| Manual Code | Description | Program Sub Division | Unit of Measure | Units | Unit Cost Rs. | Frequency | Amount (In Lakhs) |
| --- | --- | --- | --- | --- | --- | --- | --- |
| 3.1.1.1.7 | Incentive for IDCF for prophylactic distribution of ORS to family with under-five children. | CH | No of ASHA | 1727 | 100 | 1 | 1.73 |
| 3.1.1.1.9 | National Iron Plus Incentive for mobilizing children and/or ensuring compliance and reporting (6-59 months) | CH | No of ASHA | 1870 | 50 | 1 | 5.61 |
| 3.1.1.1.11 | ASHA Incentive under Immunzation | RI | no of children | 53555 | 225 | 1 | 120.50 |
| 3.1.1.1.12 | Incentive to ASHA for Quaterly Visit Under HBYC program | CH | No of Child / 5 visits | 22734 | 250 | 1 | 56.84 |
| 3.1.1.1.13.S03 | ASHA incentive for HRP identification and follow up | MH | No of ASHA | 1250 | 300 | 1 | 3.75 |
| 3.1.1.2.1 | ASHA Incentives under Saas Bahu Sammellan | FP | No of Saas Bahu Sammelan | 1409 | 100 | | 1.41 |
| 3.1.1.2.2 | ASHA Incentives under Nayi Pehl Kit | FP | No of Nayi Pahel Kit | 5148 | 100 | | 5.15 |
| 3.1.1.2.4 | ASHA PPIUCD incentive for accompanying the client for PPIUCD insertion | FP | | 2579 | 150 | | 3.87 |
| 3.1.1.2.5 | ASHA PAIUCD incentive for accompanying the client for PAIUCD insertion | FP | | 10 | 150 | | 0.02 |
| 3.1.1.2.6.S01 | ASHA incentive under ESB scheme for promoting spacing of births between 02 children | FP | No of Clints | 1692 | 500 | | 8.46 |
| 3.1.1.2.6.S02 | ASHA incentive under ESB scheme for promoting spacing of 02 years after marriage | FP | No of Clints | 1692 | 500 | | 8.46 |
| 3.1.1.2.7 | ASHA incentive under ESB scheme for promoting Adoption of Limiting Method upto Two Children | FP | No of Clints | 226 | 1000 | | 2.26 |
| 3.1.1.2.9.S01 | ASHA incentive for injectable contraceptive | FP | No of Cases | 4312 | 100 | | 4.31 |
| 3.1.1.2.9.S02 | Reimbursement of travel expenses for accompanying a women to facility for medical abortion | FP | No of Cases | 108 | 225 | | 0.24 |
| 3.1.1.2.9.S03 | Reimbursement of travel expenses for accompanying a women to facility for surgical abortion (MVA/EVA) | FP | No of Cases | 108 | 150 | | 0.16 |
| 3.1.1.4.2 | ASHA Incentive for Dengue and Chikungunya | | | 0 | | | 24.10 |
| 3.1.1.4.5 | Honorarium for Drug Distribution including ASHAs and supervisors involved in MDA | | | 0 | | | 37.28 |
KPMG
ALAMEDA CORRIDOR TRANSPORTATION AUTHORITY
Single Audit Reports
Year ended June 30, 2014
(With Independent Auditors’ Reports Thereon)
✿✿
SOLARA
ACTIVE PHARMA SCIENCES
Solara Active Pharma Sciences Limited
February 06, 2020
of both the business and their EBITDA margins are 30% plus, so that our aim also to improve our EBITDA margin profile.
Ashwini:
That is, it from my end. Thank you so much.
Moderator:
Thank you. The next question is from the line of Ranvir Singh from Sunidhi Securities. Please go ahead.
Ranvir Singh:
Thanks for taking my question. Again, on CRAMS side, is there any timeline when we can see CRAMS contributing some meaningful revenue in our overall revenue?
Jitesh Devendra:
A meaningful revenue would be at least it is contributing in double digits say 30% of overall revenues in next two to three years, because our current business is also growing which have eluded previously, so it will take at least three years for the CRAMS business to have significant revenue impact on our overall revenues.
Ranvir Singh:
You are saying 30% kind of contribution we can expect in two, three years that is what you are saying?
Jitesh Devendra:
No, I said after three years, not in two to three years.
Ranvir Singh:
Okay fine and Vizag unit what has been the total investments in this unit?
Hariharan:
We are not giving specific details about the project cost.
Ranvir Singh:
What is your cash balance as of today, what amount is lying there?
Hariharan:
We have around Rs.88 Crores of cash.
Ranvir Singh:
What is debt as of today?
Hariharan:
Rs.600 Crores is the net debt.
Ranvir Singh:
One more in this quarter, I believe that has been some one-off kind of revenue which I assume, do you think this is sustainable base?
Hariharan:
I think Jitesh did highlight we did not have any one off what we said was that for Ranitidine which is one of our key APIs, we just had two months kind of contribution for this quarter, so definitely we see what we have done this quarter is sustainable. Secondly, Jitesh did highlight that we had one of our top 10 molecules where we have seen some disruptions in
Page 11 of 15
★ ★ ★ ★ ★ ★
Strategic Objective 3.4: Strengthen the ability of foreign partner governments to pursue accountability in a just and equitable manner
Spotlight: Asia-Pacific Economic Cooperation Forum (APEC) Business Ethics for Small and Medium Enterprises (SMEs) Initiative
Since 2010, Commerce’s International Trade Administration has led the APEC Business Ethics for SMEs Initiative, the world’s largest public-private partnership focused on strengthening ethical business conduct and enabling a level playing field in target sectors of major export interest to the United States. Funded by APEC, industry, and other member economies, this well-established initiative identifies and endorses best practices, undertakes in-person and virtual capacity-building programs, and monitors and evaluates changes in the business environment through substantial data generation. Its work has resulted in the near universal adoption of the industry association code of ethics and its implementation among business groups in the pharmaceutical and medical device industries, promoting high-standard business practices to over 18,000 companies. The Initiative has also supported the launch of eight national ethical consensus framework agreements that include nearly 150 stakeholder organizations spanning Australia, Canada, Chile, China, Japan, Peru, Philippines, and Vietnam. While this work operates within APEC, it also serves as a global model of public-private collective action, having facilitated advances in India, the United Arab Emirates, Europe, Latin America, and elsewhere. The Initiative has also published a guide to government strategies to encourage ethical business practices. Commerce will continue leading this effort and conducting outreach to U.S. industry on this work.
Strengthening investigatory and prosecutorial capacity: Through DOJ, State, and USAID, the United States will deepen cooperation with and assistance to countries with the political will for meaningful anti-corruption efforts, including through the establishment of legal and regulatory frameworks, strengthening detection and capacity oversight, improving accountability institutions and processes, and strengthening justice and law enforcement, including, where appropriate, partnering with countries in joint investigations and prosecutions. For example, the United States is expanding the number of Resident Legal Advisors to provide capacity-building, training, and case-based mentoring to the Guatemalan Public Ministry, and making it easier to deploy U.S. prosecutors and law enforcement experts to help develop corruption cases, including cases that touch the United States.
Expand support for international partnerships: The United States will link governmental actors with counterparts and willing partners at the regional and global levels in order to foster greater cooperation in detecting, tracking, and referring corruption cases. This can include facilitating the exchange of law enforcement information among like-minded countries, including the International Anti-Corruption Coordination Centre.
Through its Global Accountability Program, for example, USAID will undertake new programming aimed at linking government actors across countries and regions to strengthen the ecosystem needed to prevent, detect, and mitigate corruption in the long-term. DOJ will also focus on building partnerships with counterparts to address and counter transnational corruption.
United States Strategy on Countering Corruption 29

-----

◆ **WORK ORDER**:
For the data above, state how many of its lines contain the word "kind", giving no other text.

◆ **PROBLEM SOLUTION**:
3